Bij de AMK’s (nu Veilig Thuis) kwamen in 2013 de volgende aantallen meldingen binnen, uitgesplitst naar soort (in percentages):

  • Lichamelijke verwaarlozing: 7,2 %
  • Emotionele/affectieve verwaarlozing: 10,5 %
  • Pedagogische verwaarlozing: 28,9 %
  • Getuige van geweld in het gezin/partnergeweld: 24,1%

Tabel 1. Schatting van de prevalentie van verschillende vormen van verwaarlozing (NPM, 2010)

Fysieke verwaarlozing: Prevalentie
1. ouders zorgen niet voor genoeg kleding om warm te blijven:  27 op de 1000 kinderen
2. ouders zorgen niet voor persoonlijke hygiëne van het kind:  26 op de 1000
Educatieve verwaarlozing:  
3. ouders zorgen niet voor reguliere schoolgang:  24 op de 1000
4. niet stimuleren van prestaties: 75 op de 1000
5. geen hulp bij huiswerk: 165 op de 1000
6. onverschillig bij problemen op school: 62 op de 1000
Emotionele verwaarlozing:  
7. niet door ouders gerustgesteld worden: 61 op de 1000
8. geen hulp van ouders bij problemen: 57 op de 1000

Risicofactoren en beschermende factoren voor verwaarlozing

Onderzoek van Stith et al. (2009) heeft laten zien dat risicofactoren die gekoppeld zijn aan verwaarlozing specifiek zijn, en dus niet per definitie ook sterk gekoppeld zijn aan mishandeling. In de meta-analyse van Stith et al. bleken de volgende risicofactoren een belangrijke voorspeller van verwaarlozing (gerangschikt naar relatieve impact uitgedrukt in een d-score):

  • ouder-kind relatie (d = -1.09)
  • mate waarin ouders de jeugdige als probleem ervaren (d = 0.91)
  • ouderlijke stress (d = 0,81)
  • zelfvertrouwen en -waardering  van de ouder (d =-0,69)
  • sociale vaardigheden van de jeugdige (d = 0,62)
  • gezinsgrootte (d = 0,54)
  • het hebben van psychopathologie (d = 0,52)
  • werkloosheid (d = 0,51)

In de Nederlandse NPM-2010 bleek dat een lage opleiding van de ouders de sterkste risicofactor is voor verwaarlozing. Daarnaast waren in deze studie werkloosheid van beide ouders en etniciteit risicofactoren (Alink et al., 2011).

Onderzoek naar risicofactoren voor verwaarlozing laat sterk wisselende uitkomsten en vaak kleine effecten zien (Mulder, 2014). Deze wisselende uitkomsten kunnen mogelijk worden verklaard vanuit verschillen in de mate van zichtbaarheid, het gebrek aan consensus over de definitie van verwaarlozing en de geheimhouding rondom deze typen mishandeling.

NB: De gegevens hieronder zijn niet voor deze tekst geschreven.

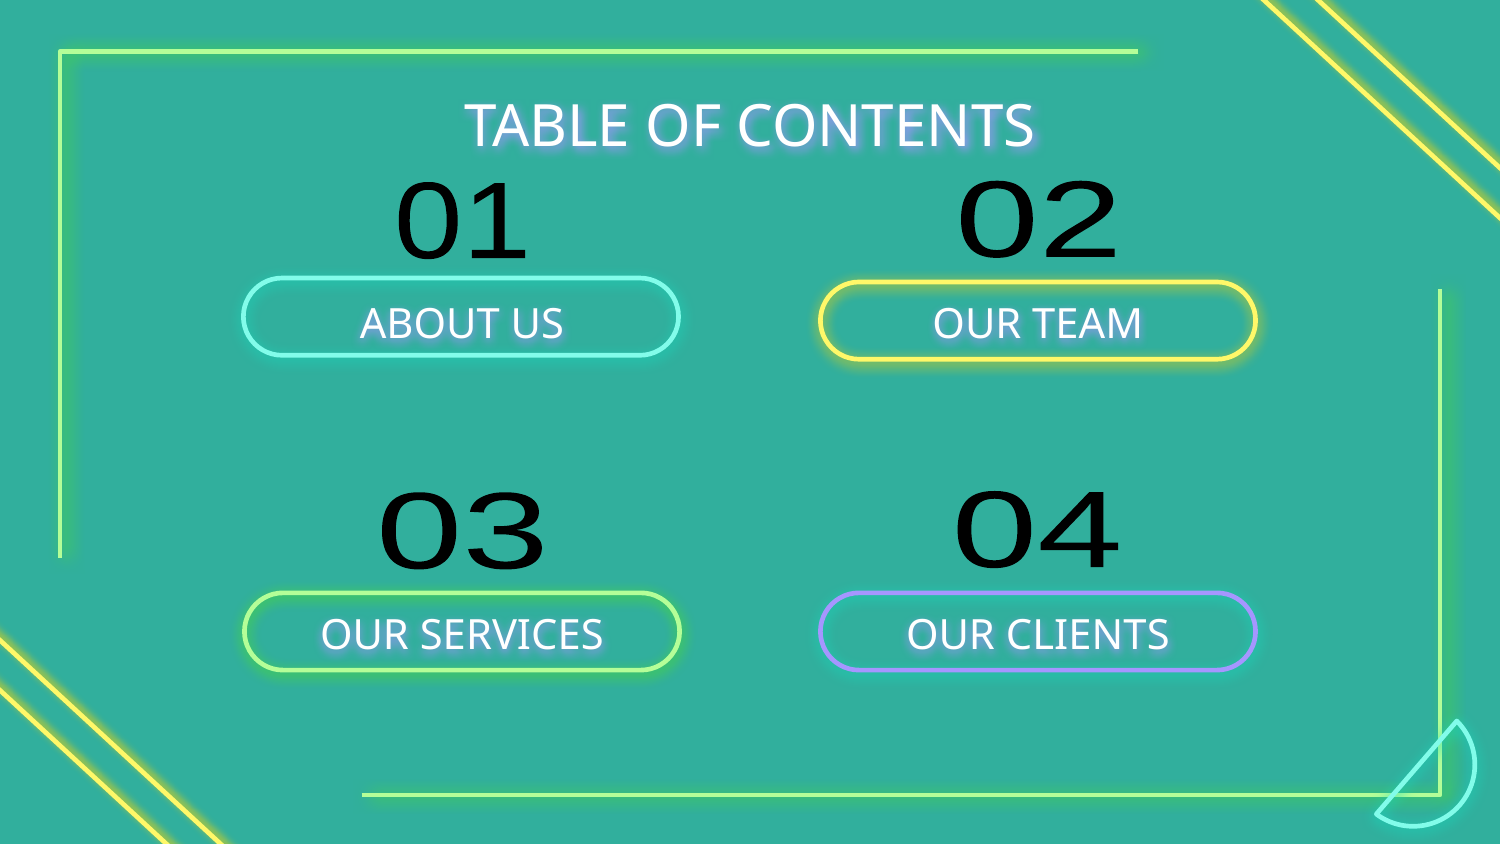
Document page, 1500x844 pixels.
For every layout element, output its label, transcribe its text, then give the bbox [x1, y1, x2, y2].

text_box [820, 611, 826, 652]
subtitle ABOUT US [258, 282, 666, 376]
text_box [1251, 613, 1256, 650]
text_box [675, 613, 680, 650]
subtitle OUR TEAM [820, 282, 1256, 376]
title TABLE OF CONTENTS [118, 72, 1382, 167]
subtitle OUR CLIENTS [834, 592, 1242, 687]
text_box [244, 611, 250, 652]
subtitle OUR SERVICES [258, 592, 666, 687]
text_box [675, 300, 679, 333]
text_box [243, 295, 250, 339]
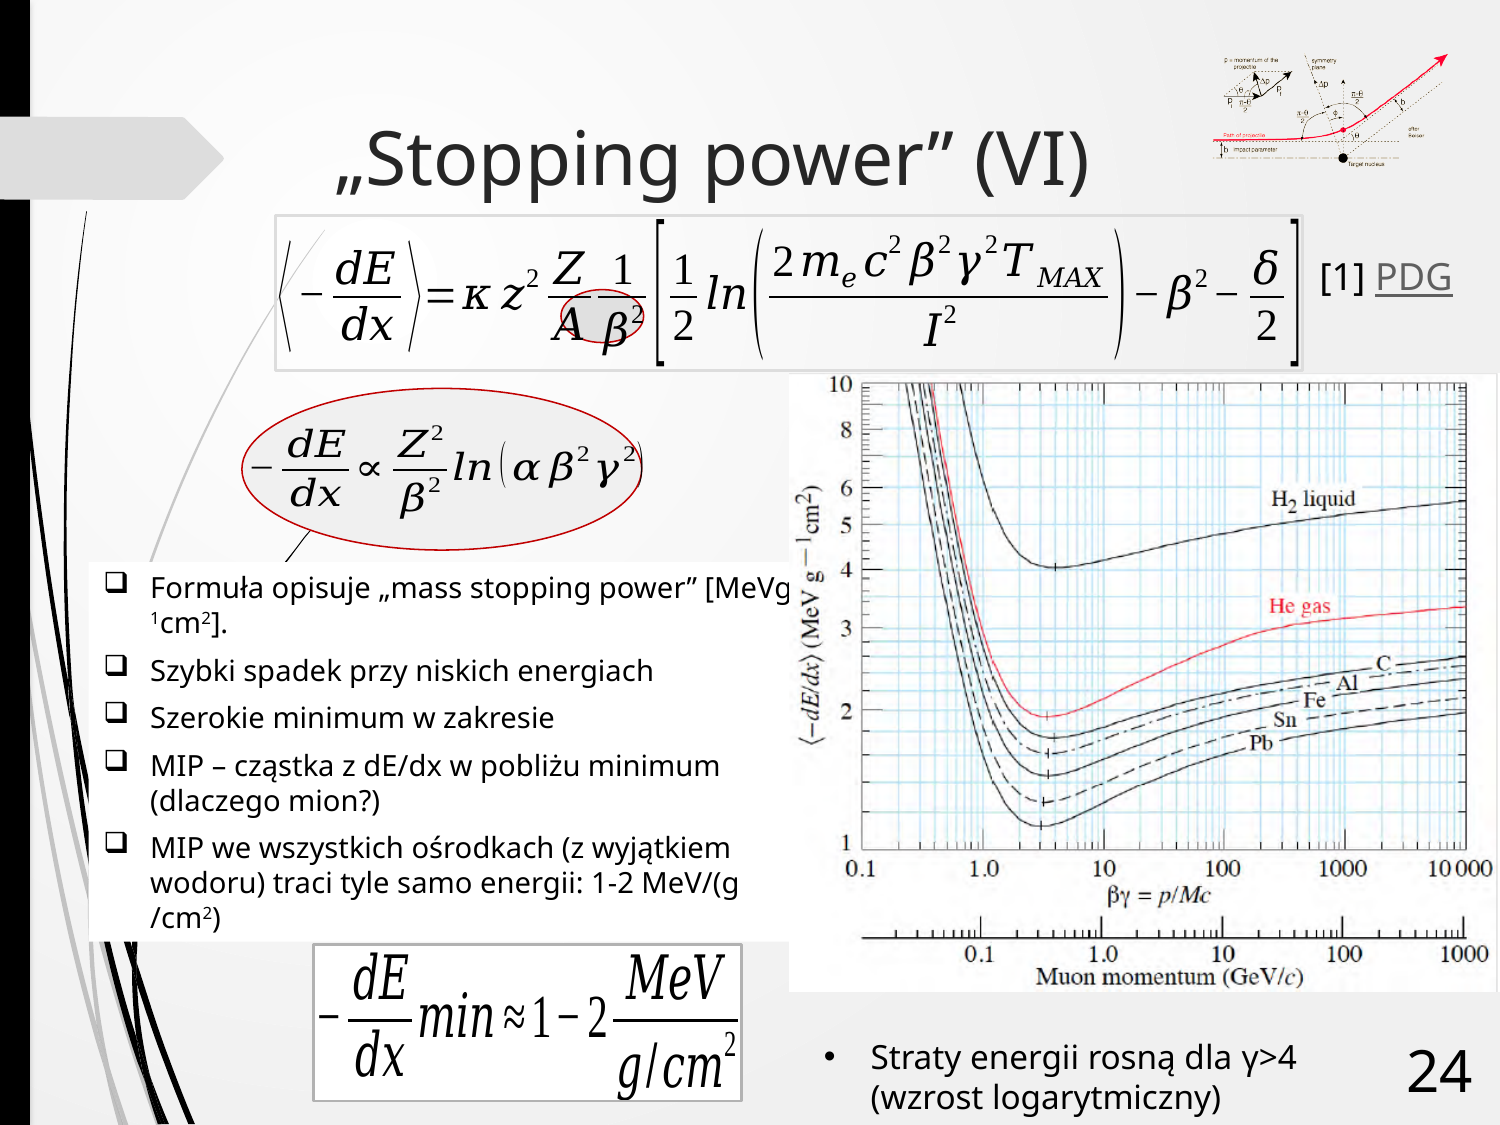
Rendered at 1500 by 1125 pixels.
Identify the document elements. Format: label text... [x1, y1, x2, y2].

Glaser (2011) geeft aan dat verwaarlozing en mishandeling altijd samengaan; en onderscheidt vijf groepen van ‘mishandelend en verwaarlozend’ oudergedrag:

  1. emotionele niet-beschikbaarheid en non-responsiviteit;
  2. vijandige interacties met de jeugdige zoals beschuldigingen, of uitschelden;
  3. ouder-kind interactie die niet is afgestemd op de leeftijd van de jeugdige (veel te hoge of te lage verwachtingen) en een harde en inconsequente opvoedstijl;
  4. de jeugdige wordt gebruikt voor de behoeftevervulling van de volwassene;
  5. de jeugdige isoleren, opsluiten, of thuishouden.

De veerkracht van de jeugdige is volgens Glaser (2011) een belangrijke beschermende factor en afhankelijk van twee hoofdfactoren:

  • de genetische aanleg van de jeugdige zelf, dat wil zeggen de aangeboren mogelijkheid om negatief gedrag het hoofd te bieden;
  • de aanwezigheid van beschermende anderen in de omgeving van de jeugdige.